* **Entries provided**:
★ ★ ★
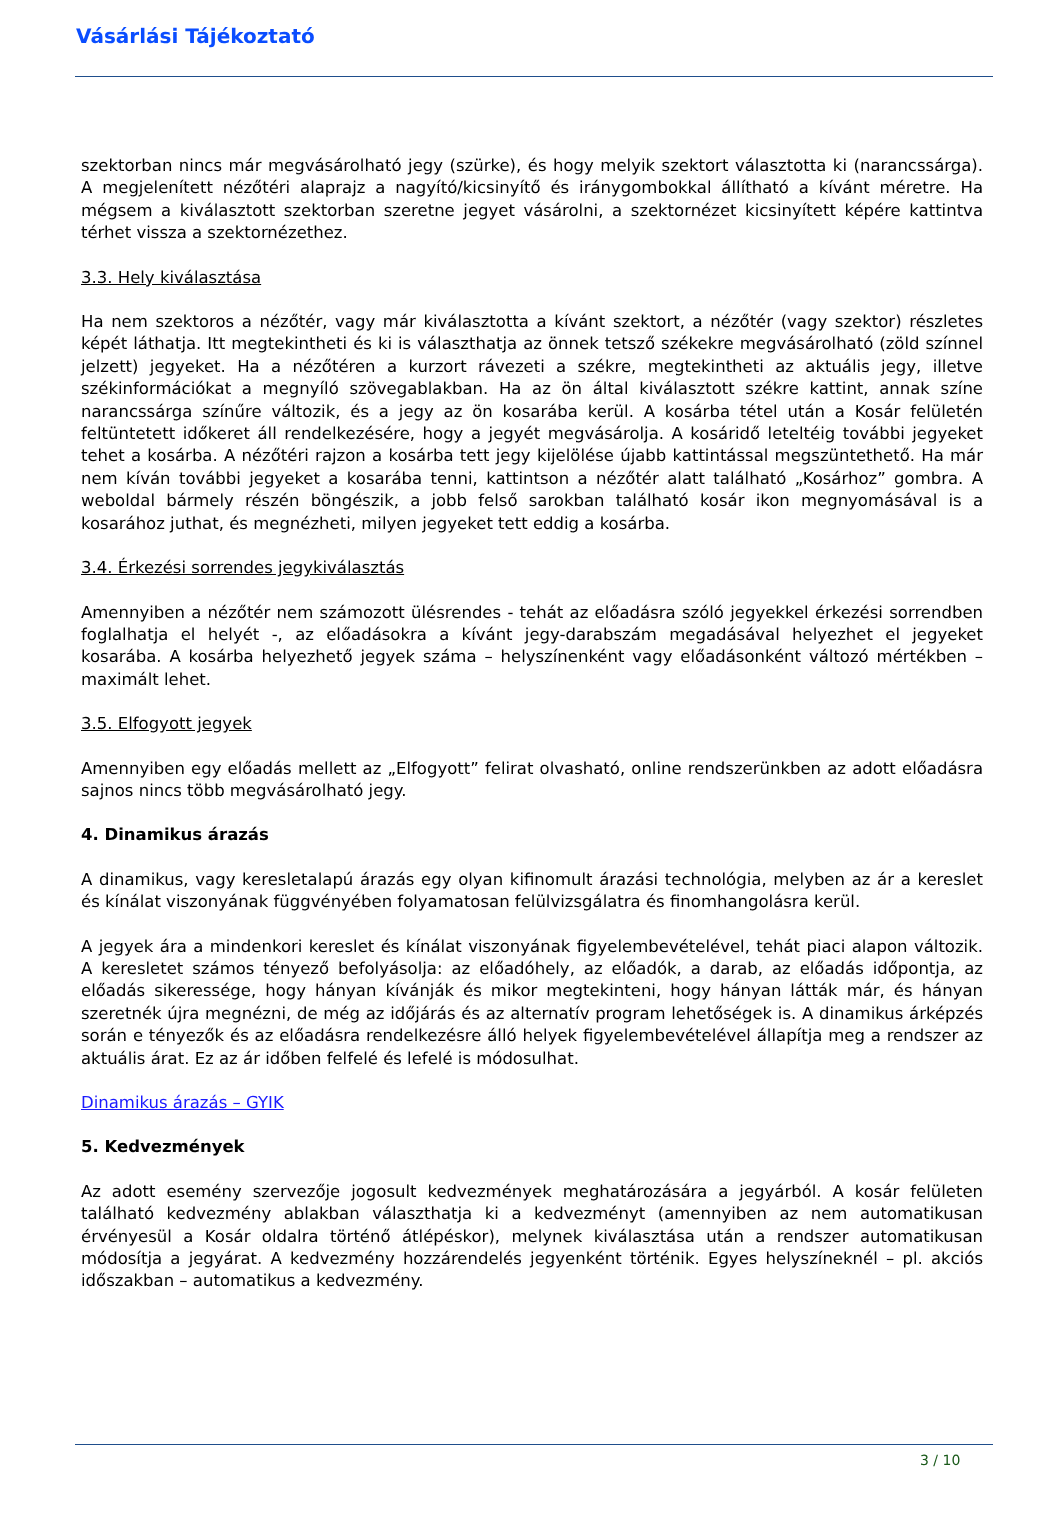Vásárlási Tájékoztató
szektorban nincs már megvásárolható jegy (szürke), és hogy melyik szektort választotta ki (narancssárga). A megjelenített nézőtéri alaprajz a nagyító/kicsinyítő és iránygombokkal állítható a kívánt méretre. Ha mégsem a kiválasztott szektorban szeretne jegyet vásárolni, a szektornézet kicsinyített képére kattintva térhet vissza a szektornézethez.
3.3. Hely kiválasztása
Ha nem szektoros a nézőtér, vagy már kiválasztotta a kívánt szektort, a nézőtér (vagy szektor) részletes képét láthatja. Itt megtekintheti és ki is választhatja az önnek tetsző székekre megvásárolható (zöld színnel jelzett) jegyeket. Ha a nézőtéren a kurzort rávezeti a székre, megtekintheti az aktuális jegy, illetve székinformációkat a megnyíló szövegablakban. Ha az ön által kiválasztott székre kattint, annak színe narancssárga színűre változik, és a jegy az ön kosarába kerül. A kosárba tétel után a Kosár felületén feltüntetett időkeret áll rendelkezésére, hogy a jegyét megvásárolja. A kosáridő leteltéig további jegyeket tehet a kosárba. A nézőtéri rajzon a kosárba tett jegy kijelölése újabb kattintással megszüntethető. Ha már nem kíván további jegyeket a kosarába tenni, kattintson a nézőtér alatt található „Kosárhoz” gombra. A weboldal bármely részén böngészik, a jobb felső sarokban található kosár ikon megnyomásával is a kosarához juthat, és megnézheti, milyen jegyeket tett eddig a kosárba.
3.4. Érkezési sorrendes jegykiválasztás
Amennyiben a nézőtér nem számozott ülésrendes - tehát az előadásra szóló jegyekkel érkezési sorrendben foglalhatja el helyét -, az előadásokra a kívánt jegy-darabszám megadásával helyezhet el jegyeket kosarába. A kosárba helyezhető jegyek száma – helyszínenként vagy előadásonként változó mértékben – maximált lehet.
3.5. Elfogyott jegyek
Amennyiben egy előadás mellett az „Elfogyott” felirat olvasható, online rendszerünkben az adott előadásra sajnos nincs több megvásárolható jegy.
4. Dinamikus árazás
A dinamikus, vagy keresletalapú árazás egy olyan kifinomult árazási technológia, melyben az ár a kereslet és kínálat viszonyának függvényében folyamatosan felülvizsgálatra és finomhangolásra kerül.
A jegyek ára a mindenkori kereslet és kínálat viszonyának figyelembevételével, tehát piaci alapon változik. A keresletet számos tényező befolyásolja: az előadóhely, az előadók, a darab, az előadás időpontja, az előadás sikeressége, hogy hányan kívánják és mikor megtekinteni, hogy hányan látták már, és hányan szeretnék újra megnézni, de még az időjárás és az alternatív program lehetőségek is. A dinamikus árképzés során e tényezők és az előadásra rendelkezésre álló helyek figyelembevételével állapítja meg a rendszer az aktuális árat. Ez az ár időben felfelé és lefelé is módosulhat.
Dinamikus árazás – GYIK
5. Kedvezmények
Az adott esemény szervezője jogosult kedvezmények meghatározására a jegyárból. A kosár felületen található kedvezmény ablakban választhatja ki a kedvezményt (amennyiben az nem automatikusan érvényesül a Kosár oldalra történő átlépéskor), melynek kiválasztása után a rendszer automatikusan módosítja a jegyárat. A kedvezmény hozzárendelés jegyenként történik. Egyes helyszíneknél – pl. akciós időszakban – automatikus a kedvezmény.
3 / 10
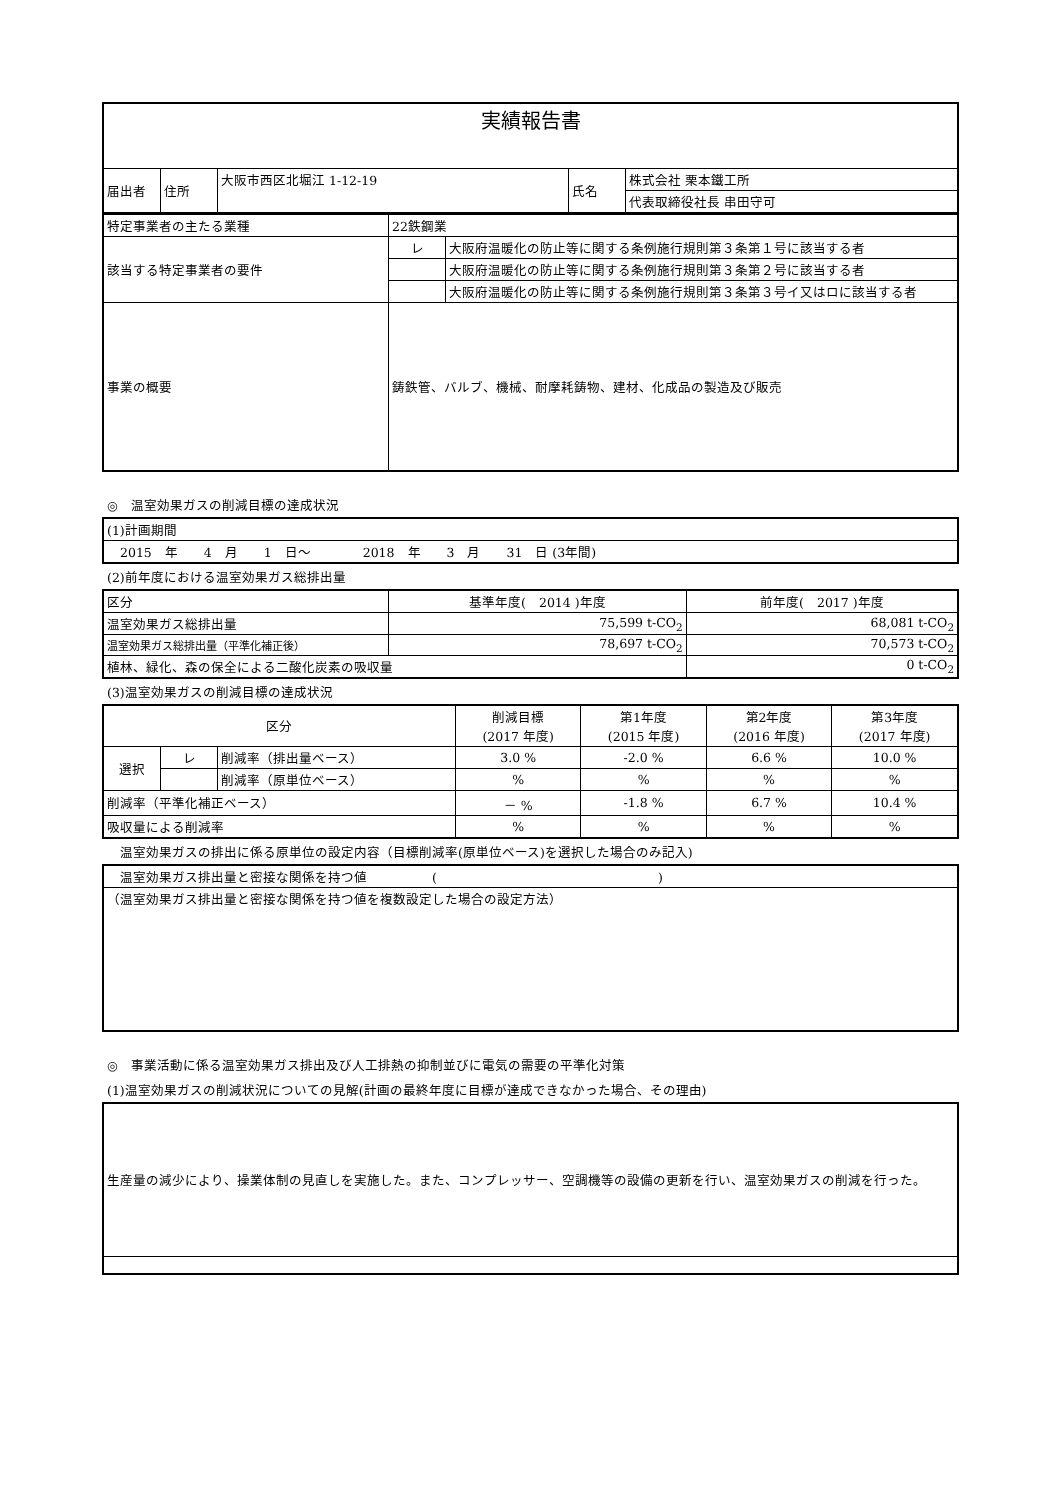| 実績報告書 | | | | |
| 届出者 | 住所 | 大阪市西区北堀江 1-12-19 | 氏名 | 株式会社 栗本鐵工所 |
| | | | | 代表取締役社長 串田守可 |
| 特定事業者の主たる業種 | 22鉄鋼業 | |
| 該当する特定事業者の要件 | レ | 大阪府温暖化の防止等に関する条例施行規則第３条第１号に該当する者 |
| | | 大阪府温暖化の防止等に関する条例施行規則第３条第２号に該当する者 |
| | | 大阪府温暖化の防止等に関する条例施行規則第３条第３号イ又はロに該当する者 |
| 事業の概要 | 鋳鉄管、バルブ、機械、耐摩耗鋳物、建材、化成品の製造及び販売 | |
◎　温室効果ガスの削減目標の達成状況
| (1)計画期間 |
| 2015 年 4 月 1 日～ 2018 年 3 月 31 日 (3年間) |
(2)前年度における温室効果ガス総排出量
| 区分 | 基準年度( 2014 )年度 | 前年度( 2017 )年度 |
| 温室効果ガス総排出量 | 75,599 t-CO<sub>2</sub> | 68,081 t-CO<sub>2</sub> |
| 温室効果ガス総排出量（平準化補正後） | 78,697 t-CO<sub>2</sub> | 70,573 t-CO<sub>2</sub> |
| 植林、緑化、森の保全による二酸化炭素の吸収量 | | 0 t-CO<sub>2</sub> |
(3)温室効果ガスの削減目標の達成状況
| 区分 | | | 削減目標 (2017 年度) | 第1年度 (2015 年度) | 第2年度 (2016 年度) | 第3年度 (2017 年度) |
| --- | --- | --- | --- | --- | --- | --- |
| 選択 | レ | 削減率（排出量ベース） | 3.0 % | -2.0 % | 6.6 % | 10.0 % |
| | | 削減率（原単位ベース） | % | % | % | % |
| 削減率（平準化補正ベース） | | | － % | -1.8 % | 6.7 % | 10.4 % |
| 吸収量による削減率 | | | % | % | % | % |
　温室効果ガスの排出に係る原単位の設定内容（目標削減率(原単位ベース)を選択した場合のみ記入)
| 温室効果ガス排出量と密接な関係を持つ値 ( ) |
| （温室効果ガス排出量と密接な関係を持つ値を複数設定した場合の設定方法） |
◎　事業活動に係る温室効果ガス排出及び人工排熱の抑制並びに電気の需要の平準化対策
(1)温室効果ガスの削減状況についての見解(計画の最終年度に目標が達成できなかった場合、その理由)
| 生産量の減少により、操業体制の見直しを実施した。また、コンプレッサー、空調機等の設備の更新を行い、温室効果ガスの削減を行った。 |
★ ★ ★
Please filter the data down to the lines containing the word "adott".

Amennyiben egy előadás mellett az „Elfogyott” felirat olvasható, online rendszerünkben az adott előadásra sajnos nincs több megvásárolható jegy.
Az adott esemény szervezője jogosult kedvezmények meghatározására a jegyárból. A kosár felületen található kedvezmény ablakban választhatja ki a kedvezményt (amennyiben az nem automatikusan érvényesül a Kosár oldalra történő átlépéskor), melynek kiválasztása után a rendszer automatikusan módosítja a jegyárat. A kedvezmény hozzárendelés jegyenként történik. Egyes helyszíneknél – pl. akciós időszakban – automatikus a kedvezmény.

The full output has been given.